Missing Piece

I’ve been processing things (ie, life) with a therapist.

With a lot going on inside me and my overwhelm with things outside of me (Job, biz, family, volunteering, marriage, etc) having time to process all of these things with someone who has a outside perspective is incredibly helpful.

Today, feeling very stuck and at a dead-end in a way with fertility issues and my job/biz.

I always feel that if I didn’t have a ‘job’ that I would be happier. This is what I have been processing with the therapist.

So we talked about this. Is it true? WOULD I just be happier if all I had to do was my biz and art stuff???? She asked why didn’t I just do that?

And I told her that I had done that for three years (When I was first starting my biz) and there was still this sense of purposelessness.

(I talk a lot about being purposeful and purposefulness and I try to live that out, but sometimes there’s still a sense of purposelessness in my life that I struggle through. Being real here).

My therapist mentioned that it sounded like there was a missing piece. Yes, I want to create and make and have that be what I DO, but when I did that (And a lot has changed since then, mind you, I’m not in the same place) there was still this sense of a loss of calling. I was doing ‘what I wanted to do’, but it wasn’t satisfying. Or it was, but only for a time (Till I realized how hard business was. I say that tongue-in-cheek).

What was that missing piece? That was her question for me.

My answer?

Community.

Community is the missing piece. Community is the missing piece.

Sure, I was online often, FB biz groups or some Zoom meetings (Pre-COVID, FYI) and I learned a lot, I was doing social media, trying to connect with people…but it was all, or mostly all…virtual.

I missed community. In-person, face-to-face community.

Yes, I had my husband, but he worked during the day. Yes, I had my extended family, but I didn’t live with them. Yes, I had friends, but I didn’t see them everyday and I didn’t live with them (Probably a good thing). Yes, I had my church, but that seemed to be regulated to Sunday mornings and one night a week.

I missed community in the sense of ‘We’re all working toward a common goal’. Like co-workers (Uh, in-person co-workers I may have to add). So, I got a job (And then quit that and got another part-time job)

My question is: HOW DO I have in-person community in regards to my art and creativity?
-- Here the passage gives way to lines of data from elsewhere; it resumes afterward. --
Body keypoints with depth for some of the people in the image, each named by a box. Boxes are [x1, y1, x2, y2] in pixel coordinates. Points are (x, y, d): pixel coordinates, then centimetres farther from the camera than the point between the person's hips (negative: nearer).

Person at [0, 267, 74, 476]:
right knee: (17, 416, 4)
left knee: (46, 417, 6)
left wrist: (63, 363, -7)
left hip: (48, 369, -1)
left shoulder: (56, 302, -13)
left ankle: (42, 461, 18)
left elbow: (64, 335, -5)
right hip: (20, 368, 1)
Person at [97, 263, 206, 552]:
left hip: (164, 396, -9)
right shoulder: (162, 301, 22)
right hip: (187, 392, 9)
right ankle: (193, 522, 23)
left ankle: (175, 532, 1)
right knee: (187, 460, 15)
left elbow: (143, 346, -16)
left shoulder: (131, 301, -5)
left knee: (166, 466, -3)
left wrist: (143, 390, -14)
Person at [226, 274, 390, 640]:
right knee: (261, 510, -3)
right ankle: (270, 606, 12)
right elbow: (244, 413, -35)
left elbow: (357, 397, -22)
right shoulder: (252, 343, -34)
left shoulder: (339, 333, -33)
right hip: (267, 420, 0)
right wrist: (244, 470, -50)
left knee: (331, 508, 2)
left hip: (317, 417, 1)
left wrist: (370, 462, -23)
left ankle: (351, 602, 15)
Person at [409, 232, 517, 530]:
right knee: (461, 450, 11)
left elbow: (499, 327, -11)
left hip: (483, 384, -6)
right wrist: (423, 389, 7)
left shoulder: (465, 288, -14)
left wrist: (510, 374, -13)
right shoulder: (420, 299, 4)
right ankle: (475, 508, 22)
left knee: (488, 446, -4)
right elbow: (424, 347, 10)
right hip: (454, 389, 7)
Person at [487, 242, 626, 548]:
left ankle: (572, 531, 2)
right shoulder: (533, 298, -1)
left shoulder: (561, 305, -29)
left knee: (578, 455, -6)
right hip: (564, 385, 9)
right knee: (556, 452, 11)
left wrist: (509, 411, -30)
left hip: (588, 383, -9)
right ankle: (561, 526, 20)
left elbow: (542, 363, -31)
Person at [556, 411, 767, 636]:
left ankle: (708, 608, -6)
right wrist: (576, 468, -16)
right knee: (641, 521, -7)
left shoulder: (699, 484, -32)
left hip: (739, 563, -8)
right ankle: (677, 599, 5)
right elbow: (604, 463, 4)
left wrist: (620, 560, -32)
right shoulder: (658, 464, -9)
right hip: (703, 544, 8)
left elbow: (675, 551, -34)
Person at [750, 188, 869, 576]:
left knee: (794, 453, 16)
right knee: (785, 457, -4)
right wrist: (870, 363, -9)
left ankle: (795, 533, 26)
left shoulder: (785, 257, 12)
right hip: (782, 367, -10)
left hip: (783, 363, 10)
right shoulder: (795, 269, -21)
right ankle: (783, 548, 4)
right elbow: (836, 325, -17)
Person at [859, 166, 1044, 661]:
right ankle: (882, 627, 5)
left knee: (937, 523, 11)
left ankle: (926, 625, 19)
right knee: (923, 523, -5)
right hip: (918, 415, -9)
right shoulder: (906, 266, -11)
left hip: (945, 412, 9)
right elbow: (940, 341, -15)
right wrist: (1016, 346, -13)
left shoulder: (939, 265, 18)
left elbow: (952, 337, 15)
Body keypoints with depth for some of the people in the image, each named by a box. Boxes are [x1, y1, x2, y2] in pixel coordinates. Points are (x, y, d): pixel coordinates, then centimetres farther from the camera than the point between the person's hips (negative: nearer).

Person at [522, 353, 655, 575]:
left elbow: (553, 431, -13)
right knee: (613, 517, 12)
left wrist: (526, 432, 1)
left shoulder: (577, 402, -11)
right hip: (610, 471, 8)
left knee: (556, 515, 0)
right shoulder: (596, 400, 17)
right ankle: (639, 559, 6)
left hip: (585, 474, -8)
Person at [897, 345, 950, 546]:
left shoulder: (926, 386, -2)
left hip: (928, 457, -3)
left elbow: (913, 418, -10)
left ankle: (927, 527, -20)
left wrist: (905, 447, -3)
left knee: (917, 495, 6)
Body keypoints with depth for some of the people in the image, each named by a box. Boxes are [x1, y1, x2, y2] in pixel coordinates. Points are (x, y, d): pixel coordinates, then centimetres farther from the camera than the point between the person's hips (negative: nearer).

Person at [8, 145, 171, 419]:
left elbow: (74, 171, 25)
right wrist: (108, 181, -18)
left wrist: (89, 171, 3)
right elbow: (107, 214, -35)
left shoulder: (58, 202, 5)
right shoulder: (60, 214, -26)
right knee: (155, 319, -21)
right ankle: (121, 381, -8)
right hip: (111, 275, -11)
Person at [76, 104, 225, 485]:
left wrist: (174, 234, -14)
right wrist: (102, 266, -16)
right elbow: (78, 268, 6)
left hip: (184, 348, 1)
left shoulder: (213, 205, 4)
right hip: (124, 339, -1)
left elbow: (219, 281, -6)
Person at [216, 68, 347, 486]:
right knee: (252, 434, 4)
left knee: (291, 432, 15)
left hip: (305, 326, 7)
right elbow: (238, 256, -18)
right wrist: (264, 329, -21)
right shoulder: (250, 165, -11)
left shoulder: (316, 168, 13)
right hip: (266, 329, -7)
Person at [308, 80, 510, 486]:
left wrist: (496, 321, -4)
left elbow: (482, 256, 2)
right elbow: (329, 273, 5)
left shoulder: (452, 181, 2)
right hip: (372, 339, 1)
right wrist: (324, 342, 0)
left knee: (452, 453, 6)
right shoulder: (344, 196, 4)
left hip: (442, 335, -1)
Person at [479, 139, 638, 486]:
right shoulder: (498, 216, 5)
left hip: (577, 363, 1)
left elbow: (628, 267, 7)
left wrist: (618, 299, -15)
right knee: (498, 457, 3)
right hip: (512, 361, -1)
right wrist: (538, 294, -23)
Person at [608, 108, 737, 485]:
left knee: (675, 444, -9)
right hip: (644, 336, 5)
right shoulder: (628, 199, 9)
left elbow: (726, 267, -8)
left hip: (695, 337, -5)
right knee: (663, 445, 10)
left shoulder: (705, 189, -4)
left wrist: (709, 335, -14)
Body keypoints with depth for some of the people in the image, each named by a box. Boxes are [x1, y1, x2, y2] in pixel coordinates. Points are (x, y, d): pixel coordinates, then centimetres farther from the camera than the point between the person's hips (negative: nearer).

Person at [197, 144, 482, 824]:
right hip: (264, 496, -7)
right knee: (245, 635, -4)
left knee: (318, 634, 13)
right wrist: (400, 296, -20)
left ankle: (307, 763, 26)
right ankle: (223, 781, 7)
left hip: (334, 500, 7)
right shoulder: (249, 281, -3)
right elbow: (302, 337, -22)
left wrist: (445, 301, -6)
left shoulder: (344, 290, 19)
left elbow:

The therapist even mentioned that if I had kids and was a stay-at-home mom I would still need that in-person community and support system.

Yes. Yes. Yes.

If I was a stay-at-home mom and ran a small art biz, all doing things I love and enjoy, I WOULD STILL NEED in-person community.

Missing piece. We are wired for community. We need each other. Like, in-person, face-to-face need each other. It is satisfying and fulfilling and purposeful.